Aim of the exercise:
Copy out every one of the lines below word for word, in the same order.

Listed records:

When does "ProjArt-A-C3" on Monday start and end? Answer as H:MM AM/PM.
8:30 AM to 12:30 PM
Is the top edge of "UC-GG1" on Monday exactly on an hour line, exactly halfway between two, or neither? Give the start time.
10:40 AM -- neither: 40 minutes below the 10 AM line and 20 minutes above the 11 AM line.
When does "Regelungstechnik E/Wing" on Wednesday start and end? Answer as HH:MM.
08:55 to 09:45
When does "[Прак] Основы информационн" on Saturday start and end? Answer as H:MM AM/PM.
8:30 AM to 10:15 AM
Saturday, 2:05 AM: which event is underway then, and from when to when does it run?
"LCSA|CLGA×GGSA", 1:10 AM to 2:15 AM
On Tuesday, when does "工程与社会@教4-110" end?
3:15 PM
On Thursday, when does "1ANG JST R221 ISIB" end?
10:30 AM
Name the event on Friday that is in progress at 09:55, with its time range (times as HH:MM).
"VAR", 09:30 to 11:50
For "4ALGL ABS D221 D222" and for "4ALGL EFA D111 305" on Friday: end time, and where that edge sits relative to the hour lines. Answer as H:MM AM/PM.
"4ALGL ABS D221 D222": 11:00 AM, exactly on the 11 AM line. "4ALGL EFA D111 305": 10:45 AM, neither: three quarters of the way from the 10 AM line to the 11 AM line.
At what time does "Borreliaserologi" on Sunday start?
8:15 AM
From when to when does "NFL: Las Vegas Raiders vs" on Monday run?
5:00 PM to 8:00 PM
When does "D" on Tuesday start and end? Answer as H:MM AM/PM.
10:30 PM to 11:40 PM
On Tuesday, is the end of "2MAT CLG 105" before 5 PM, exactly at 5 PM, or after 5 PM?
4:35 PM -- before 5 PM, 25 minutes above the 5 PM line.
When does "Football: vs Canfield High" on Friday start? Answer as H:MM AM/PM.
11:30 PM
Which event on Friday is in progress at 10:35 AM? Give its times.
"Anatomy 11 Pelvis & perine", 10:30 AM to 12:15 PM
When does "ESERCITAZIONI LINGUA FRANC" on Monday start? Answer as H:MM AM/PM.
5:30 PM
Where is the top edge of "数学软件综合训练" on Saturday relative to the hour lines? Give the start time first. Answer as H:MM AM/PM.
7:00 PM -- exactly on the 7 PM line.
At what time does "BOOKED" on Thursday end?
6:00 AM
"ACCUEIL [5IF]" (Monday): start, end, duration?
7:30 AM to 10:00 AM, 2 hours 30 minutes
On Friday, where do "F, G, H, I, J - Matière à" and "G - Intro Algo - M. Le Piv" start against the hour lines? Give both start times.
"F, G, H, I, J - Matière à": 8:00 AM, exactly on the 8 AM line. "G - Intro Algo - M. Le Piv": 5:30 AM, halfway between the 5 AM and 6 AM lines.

Right answer:
When does "ProjArt-A-C3" on Monday start and end? Answer as H:MM AM/PM.
8:30 AM to 12:30 PM
Is the top edge of "UC-GG1" on Monday exactly on an hour line, exactly halfway between two, or neither? Give the start time.
10:40 AM -- neither: 40 minutes below the 10 AM line and 20 minutes above the 11 AM line.
When does "Regelungstechnik E/Wing" on Wednesday start and end? Answer as HH:MM.
08:55 to 09:45
When does "[Прак] Основы информационн" on Saturday start and end? Answer as H:MM AM/PM.
8:30 AM to 10:15 AM
Saturday, 2:05 AM: which event is underway then, and from when to when does it run?
"LCSA|CLGA×GGSA", 1:10 AM to 2:15 AM
On Tuesday, when does "工程与社会@教4-110" end?
3:15 PM
On Thursday, when does "1ANG JST R221 ISIB" end?
10:30 AM
Name the event on Friday that is in progress at 09:55, with its time range (times as HH:MM).
"VAR", 09:30 to 11:50
For "4ALGL ABS D221 D222" and for "4ALGL EFA D111 305" on Friday: end time, and where that edge sits relative to the hour lines. Answer as H:MM AM/PM.
"4ALGL ABS D221 D222": 11:00 AM, exactly on the 11 AM line. "4ALGL EFA D111 305": 10:45 AM, neither: three quarters of the way from the 10 AM line to the 11 AM line.
At what time does "Borreliaserologi" on Sunday start?
8:15 AM
From when to when does "NFL: Las Vegas Raiders vs" on Monday run?
5:00 PM to 8:00 PM
When does "D" on Tuesday start and end? Answer as H:MM AM/PM.
10:30 PM to 11:40 PM
On Tuesday, is the end of "2MAT CLG 105" before 5 PM, exactly at 5 PM, or after 5 PM?
4:35 PM -- before 5 PM, 25 minutes above the 5 PM line.
When does "Football: vs Canfield High" on Friday start? Answer as H:MM AM/PM.
11:30 PM
Which event on Friday is in progress at 10:35 AM? Give its times.
"Anatomy 11 Pelvis & perine", 10:30 AM to 12:15 PM
When does "ESERCITAZIONI LINGUA FRANC" on Monday start? Answer as H:MM AM/PM.
5:30 PM
Where is the top edge of "数学软件综合训练" on Saturday relative to the hour lines? Give the start time first. Answer as H:MM AM/PM.
7:00 PM -- exactly on the 7 PM line.
At what time does "BOOKED" on Thursday end?
6:00 AM
"ACCUEIL [5IF]" (Monday): start, end, duration?
7:30 AM to 10:00 AM, 2 hours 30 minutes
On Friday, where do "F, G, H, I, J - Matière à" and "G - Intro Algo - M. Le Piv" start against the hour lines? Give both start times.
"F, G, H, I, J - Matière à": 8:00 AM, exactly on the 8 AM line. "G - Intro Algo - M. Le Piv": 5:30 AM, halfway between the 5 AM and 6 AM lines.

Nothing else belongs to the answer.